- What you need to do
Exactly the lines from the opening of the records through the line containing "Rendered at 2001 by 1125 pixels." should be copied, with both included.

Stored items
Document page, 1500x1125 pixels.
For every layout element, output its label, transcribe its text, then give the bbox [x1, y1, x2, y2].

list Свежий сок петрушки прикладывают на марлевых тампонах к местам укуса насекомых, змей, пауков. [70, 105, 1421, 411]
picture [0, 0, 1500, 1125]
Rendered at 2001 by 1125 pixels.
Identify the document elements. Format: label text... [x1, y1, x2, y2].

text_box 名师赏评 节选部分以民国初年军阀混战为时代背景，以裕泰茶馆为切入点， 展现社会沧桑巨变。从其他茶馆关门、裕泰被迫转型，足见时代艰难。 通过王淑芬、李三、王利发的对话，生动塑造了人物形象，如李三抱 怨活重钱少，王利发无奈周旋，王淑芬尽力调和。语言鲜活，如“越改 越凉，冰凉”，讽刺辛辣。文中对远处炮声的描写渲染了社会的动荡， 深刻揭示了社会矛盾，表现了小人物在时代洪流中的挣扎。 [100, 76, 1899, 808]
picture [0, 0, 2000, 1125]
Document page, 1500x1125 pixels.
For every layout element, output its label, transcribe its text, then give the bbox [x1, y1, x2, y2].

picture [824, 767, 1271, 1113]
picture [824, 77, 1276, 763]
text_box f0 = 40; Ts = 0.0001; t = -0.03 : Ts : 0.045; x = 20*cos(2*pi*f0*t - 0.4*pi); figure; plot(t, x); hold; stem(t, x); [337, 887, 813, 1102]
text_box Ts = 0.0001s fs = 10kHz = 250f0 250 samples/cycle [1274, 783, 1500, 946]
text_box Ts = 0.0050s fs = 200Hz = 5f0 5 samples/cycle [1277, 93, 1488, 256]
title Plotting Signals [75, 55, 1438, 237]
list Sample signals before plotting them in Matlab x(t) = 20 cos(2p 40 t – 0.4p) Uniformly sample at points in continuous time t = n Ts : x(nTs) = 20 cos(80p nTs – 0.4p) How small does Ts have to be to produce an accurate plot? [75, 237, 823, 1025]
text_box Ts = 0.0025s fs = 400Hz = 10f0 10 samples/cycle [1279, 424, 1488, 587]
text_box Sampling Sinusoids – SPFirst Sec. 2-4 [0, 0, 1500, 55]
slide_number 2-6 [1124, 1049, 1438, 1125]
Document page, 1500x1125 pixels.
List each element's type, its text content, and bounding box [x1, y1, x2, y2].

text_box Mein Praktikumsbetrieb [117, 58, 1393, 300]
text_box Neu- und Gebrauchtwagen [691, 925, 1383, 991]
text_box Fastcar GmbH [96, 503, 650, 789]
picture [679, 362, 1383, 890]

- Task output
Document page, 1500x1125 pixels.
For every layout element, output its label, transcribe its text, then give the bbox [x1, y1, x2, y2].

list Свежий сок петрушки прикладывают на марлевых тампонах к местам укуса насекомых, змей, пауков. [70, 105, 1421, 411]
picture [0, 0, 1500, 1125]
Rendered at 2001 by 1125 pixels.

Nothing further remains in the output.